Top of TEXT SHOWN

Biotech at the beach

What is biotechnology? Biotechnology is the use of living systems and organisms to develop or make useful products. The foundation of biotechnology is based on an understanding of cells, proteins and genes. We use biotechnology to grow our food, make medicine and vaccines, and to find alternative sources of fuel.

There’s groundbreaking biotechnology research afoot in Wilmington, right outside of Monkey Junction off Masonboro Loop Rd. Follow Marvin K. Moss Lane to the end and you will find a complex of impressive-looking buildings on the Intracoastal Waterway, one still under construction.
You have entered UNCW’s Crest Research Park, a place for university researchers, private firms and government agencies to work together to create biotechnology products and solutions. Here are the UNCW Center for Marine Science (CMS) Building, Marine Science Operations Facility and the Experimental Shellfish Hatchery.

And this is the home of the MARBIONC (Marine Biology Technology in North Carolina) building, which will house MARBIONC Development Group LLC, a non-profit launched in 2005. The group plans to “stimulate economic development in North Carolina through the discovery, development and marketing of new products and technologies derived from living organisms found in the sea.”

The concept behind MARBIONC Development Group is to develop new marine-based products and technologies that lead to new industries and augment existing industries, and to increase the trained workforce via educational programs offered at UNCW. They are the lead tenant in the MARBIONC Building scheduled to open in spring of 2013.

The $30 million business venture is funded from federal and state money, which includes the State of North Carolina, National Institutes of Health, National Oceanic and Atmospheric Administration, National Sea Grant, Centers for Disease Control and a recurring $2 million thanks in part to N.C. State Representative Danny McComas.

MARBIONC Development Group will occupy 30 percent of the MARBIONC building, while other partners will occupy an additional 30 percent and the remainder will be common areas. The green building is LEED (Leadership in Energy and Environmental Design) Silver-certified and offers flexible modular lab space for lease.

Bottom of TEXT SHOWN

*EXERCISES TO COMPLETE:*
a - List every building or facility that the article on biotechnology in Wilmington places at UNCW's Crest Research Park.
b - Using the article on biotechnology in Wilmington, decide whether each statement agrees with it. Answer yes or no and quote the words that decide it.
(i) MARBIONC Development Group is a for-profit company.
(ii) The MARBIONC building holds LEED Gold certification.
(iii) MARBIONC Development Group will occupy 30 percent of the MARBIONC building.
c - Extend the article on biotechnology research in Wilmington, picking up after its final sentence.

Top of PROVIDED DATA

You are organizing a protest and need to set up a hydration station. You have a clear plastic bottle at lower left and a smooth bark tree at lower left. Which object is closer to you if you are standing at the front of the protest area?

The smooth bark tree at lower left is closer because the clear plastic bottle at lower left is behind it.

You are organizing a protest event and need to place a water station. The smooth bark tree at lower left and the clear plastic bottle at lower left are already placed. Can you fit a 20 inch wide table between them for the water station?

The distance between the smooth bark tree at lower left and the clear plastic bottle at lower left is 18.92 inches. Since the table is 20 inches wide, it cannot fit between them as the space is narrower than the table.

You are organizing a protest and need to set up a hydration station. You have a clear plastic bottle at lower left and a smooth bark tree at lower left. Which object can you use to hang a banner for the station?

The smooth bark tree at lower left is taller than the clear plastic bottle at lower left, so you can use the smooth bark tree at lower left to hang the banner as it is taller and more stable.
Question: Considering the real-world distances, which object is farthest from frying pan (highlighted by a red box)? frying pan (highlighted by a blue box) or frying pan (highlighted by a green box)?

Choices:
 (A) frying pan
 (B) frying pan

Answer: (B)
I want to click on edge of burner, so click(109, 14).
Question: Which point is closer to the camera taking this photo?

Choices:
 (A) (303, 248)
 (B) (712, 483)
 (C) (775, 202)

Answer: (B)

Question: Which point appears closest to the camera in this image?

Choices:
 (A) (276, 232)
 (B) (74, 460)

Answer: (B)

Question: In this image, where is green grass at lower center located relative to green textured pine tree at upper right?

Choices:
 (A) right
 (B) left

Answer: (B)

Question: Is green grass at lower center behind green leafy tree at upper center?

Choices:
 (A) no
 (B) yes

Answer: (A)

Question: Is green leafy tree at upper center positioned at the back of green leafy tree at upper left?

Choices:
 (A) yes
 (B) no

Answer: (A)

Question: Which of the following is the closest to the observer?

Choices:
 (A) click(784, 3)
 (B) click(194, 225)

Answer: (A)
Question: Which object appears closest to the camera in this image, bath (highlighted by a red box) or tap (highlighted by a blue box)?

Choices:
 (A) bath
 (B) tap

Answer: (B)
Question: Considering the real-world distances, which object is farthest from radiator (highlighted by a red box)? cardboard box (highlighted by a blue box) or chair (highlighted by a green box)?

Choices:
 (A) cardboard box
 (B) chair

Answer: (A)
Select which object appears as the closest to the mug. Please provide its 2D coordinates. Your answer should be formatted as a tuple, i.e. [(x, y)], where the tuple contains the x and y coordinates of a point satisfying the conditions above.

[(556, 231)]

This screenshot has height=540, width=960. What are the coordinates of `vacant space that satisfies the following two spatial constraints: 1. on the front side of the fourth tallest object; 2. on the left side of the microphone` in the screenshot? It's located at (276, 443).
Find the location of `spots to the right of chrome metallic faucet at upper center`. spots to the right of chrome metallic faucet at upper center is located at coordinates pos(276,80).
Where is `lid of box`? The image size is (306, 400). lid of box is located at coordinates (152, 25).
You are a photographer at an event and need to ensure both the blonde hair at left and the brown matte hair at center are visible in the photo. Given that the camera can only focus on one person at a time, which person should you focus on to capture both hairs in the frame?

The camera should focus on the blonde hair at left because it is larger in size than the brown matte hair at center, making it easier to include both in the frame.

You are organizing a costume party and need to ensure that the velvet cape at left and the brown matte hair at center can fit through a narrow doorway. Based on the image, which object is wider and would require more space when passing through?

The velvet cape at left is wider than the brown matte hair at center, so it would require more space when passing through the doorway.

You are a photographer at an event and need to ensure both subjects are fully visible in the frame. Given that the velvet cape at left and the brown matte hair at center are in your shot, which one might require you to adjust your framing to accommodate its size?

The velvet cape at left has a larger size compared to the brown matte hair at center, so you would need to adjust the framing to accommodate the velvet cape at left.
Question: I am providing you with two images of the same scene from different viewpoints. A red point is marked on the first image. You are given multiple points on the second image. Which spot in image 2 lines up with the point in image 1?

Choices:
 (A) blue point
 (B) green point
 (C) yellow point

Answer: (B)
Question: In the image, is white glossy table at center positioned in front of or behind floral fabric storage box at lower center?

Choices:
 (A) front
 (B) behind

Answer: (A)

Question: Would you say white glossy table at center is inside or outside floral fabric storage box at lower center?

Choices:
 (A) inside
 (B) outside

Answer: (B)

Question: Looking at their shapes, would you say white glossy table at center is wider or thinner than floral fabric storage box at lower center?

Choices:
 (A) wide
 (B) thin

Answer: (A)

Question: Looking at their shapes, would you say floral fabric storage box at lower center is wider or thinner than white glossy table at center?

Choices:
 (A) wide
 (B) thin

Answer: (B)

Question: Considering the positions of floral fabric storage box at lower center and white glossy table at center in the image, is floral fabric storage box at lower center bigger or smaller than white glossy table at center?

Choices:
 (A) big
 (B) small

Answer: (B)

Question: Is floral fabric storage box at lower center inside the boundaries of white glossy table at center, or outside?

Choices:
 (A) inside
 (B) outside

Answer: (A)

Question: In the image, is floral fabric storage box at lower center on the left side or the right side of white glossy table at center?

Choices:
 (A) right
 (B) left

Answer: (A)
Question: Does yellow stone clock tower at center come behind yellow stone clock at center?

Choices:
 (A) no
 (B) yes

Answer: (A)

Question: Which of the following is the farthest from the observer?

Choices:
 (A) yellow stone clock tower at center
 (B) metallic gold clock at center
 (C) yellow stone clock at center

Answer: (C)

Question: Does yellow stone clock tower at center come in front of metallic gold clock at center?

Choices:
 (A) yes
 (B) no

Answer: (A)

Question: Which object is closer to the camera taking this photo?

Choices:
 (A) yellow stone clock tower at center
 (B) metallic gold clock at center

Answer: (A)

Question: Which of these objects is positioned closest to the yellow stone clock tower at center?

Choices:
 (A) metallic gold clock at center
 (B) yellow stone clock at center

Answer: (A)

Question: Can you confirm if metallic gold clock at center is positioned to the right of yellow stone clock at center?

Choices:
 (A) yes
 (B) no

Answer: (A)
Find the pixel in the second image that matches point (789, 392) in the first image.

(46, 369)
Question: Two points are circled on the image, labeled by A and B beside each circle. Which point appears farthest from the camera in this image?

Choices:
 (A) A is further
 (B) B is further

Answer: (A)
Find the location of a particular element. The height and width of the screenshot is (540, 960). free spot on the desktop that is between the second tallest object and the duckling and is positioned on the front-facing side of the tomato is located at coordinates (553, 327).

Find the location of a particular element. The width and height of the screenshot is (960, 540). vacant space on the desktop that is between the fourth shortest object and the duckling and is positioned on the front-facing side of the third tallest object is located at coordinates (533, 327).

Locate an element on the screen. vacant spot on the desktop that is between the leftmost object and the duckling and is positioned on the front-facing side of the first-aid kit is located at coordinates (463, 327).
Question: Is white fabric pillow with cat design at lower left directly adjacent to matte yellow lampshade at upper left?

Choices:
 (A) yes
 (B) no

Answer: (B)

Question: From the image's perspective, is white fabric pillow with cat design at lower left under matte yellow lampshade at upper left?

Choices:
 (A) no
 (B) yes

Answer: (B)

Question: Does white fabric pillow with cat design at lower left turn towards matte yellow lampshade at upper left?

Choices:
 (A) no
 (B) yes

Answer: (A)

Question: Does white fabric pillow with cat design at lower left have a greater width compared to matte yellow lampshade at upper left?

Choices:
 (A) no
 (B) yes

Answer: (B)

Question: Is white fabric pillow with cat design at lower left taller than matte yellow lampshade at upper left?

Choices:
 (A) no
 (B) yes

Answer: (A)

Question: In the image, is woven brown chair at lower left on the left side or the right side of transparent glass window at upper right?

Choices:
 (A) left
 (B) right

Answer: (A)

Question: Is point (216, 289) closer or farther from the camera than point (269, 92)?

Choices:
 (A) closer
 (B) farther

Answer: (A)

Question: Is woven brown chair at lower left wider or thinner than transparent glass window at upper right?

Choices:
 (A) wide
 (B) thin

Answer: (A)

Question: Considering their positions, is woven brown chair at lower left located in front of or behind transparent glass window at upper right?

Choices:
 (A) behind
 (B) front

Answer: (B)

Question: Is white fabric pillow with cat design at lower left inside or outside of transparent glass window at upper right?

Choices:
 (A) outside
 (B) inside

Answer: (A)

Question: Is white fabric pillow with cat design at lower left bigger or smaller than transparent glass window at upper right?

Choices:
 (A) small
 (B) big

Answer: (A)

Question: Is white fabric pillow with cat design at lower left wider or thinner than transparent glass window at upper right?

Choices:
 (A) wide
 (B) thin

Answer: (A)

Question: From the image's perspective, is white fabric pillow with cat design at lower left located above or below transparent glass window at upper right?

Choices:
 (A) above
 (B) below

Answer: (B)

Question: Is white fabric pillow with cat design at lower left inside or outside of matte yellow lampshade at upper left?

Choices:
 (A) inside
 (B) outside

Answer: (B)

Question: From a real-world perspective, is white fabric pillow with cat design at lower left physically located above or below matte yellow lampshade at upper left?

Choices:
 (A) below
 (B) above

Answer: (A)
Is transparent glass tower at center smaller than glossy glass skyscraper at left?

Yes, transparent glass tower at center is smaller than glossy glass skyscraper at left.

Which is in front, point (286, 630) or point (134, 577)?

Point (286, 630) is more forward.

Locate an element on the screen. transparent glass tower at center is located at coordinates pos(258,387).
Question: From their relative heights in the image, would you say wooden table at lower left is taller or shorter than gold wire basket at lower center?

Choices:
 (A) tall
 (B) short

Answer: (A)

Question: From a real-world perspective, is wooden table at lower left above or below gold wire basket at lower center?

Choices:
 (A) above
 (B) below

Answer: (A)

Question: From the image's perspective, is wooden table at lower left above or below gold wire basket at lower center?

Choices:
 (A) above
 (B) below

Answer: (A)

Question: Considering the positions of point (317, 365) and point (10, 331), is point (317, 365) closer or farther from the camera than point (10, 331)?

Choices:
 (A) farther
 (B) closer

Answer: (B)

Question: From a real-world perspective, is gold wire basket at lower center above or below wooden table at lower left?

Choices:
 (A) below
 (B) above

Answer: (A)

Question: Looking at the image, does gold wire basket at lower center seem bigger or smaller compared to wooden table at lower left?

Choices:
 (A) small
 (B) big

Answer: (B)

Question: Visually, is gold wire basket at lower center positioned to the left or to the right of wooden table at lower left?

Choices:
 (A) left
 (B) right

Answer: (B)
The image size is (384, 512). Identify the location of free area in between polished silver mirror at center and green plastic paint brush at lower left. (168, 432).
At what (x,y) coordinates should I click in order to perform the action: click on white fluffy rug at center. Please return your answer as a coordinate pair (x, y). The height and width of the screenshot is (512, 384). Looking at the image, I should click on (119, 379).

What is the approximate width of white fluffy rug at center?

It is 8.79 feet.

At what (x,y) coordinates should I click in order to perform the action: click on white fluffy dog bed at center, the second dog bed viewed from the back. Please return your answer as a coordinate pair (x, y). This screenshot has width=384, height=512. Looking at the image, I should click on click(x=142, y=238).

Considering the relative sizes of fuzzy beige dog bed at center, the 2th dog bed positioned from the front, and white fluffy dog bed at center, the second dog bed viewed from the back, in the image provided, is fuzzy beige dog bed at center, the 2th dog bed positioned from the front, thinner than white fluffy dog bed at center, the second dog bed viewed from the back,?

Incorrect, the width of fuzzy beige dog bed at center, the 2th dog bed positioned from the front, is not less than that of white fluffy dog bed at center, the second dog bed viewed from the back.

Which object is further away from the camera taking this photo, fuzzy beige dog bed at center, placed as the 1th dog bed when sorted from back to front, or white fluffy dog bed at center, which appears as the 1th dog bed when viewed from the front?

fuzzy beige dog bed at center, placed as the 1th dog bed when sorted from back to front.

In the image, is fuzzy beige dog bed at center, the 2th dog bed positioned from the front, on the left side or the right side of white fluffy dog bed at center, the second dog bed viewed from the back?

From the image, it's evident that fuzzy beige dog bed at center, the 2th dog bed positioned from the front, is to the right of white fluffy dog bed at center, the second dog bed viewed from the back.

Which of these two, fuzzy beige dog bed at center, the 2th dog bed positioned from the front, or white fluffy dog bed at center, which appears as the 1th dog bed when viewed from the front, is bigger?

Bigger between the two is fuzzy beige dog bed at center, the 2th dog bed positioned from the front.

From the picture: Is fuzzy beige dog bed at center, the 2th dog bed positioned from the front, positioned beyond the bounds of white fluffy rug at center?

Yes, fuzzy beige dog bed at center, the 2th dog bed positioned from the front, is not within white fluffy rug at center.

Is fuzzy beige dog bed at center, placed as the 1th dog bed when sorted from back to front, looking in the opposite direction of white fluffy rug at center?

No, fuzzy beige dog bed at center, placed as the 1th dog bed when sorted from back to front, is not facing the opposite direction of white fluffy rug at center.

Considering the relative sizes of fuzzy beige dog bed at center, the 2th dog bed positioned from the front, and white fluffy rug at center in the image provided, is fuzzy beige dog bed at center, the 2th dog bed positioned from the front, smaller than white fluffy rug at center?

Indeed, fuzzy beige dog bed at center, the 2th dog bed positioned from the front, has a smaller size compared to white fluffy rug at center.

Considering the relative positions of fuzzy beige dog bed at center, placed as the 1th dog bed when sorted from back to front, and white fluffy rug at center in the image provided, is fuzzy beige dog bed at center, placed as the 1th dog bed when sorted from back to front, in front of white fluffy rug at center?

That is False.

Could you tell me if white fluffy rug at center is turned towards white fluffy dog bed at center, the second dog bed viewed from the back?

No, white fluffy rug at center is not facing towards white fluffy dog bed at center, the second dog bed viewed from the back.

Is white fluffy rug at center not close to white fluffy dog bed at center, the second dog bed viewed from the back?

Bottom of PROVIDED DATA

*ANSWERS GIVEN:*
a -
- UNCW Center for Marine Science (CMS) Building
- Marine Science Operations Facility
- Experimental Shellfish Hatchery
- MARBIONC (Marine Biology Technology in North Carolina) building

b -
(i) No: "a non-profit launched in 2005"
(ii) No: "LEED (Leadership in Energy and Environmental Design) Silver-certified"
(iii) Yes: "MARBIONC Development Group will occupy 30 percent of the MARBIONC building"

c -
Daniel G. Baden, Ph.D., is a William R. Kenan Distinguished Professor of Marine Science, and the director of the Center for Marine Science, which is the administrator of MARBIONC Development Group.

“There have been close to 20 prospective partners from the U.S. and other countries who have expressed interest in leasing laboratory space in the MARBIONC Building,” Baden says. “Ultimately, if they don’t fit here, we will find a place for them in North Carolina.”

Crest Research Park and the work being done there is not very well known in Wilmington.

“We want not to be the best-kept secret in Wilmington,” Baden says. He hopes the community of retired talent in Wilmington

will help spread the word about the research being done at the Crest facilities.

“There are extremely talented seniors in southeastern North Carolina and we ask that they reach out to entities they may have worked for to let them know about us,” Baden says. He believes that having discussions in the biotechnical community about the research and facilities can help attract the type of tenant who could benefit from this cutting-edge laboratory facility.

Educational opportunities

Education is an integral part of the MARBIONC concept. One of the educational programs offered at UNCW is a post-doctoral program in the business of biology. This program started in 2005 and offers postdoctoral fellows the chance to work on research in marine biotechnology while getting their MBA at UNCW’s Cameron School of Business.

Leeanne C. Bruin, M.B.A., is the coordinator of business operations for CMS and part of MARBIONC team. A graduate of Cameron School of Business and a Wilmington native, she is an example of one of the missions of UNCW and MARBIONC: “To create high-tech, high-pay, clean employment opportunities for residents of our area.”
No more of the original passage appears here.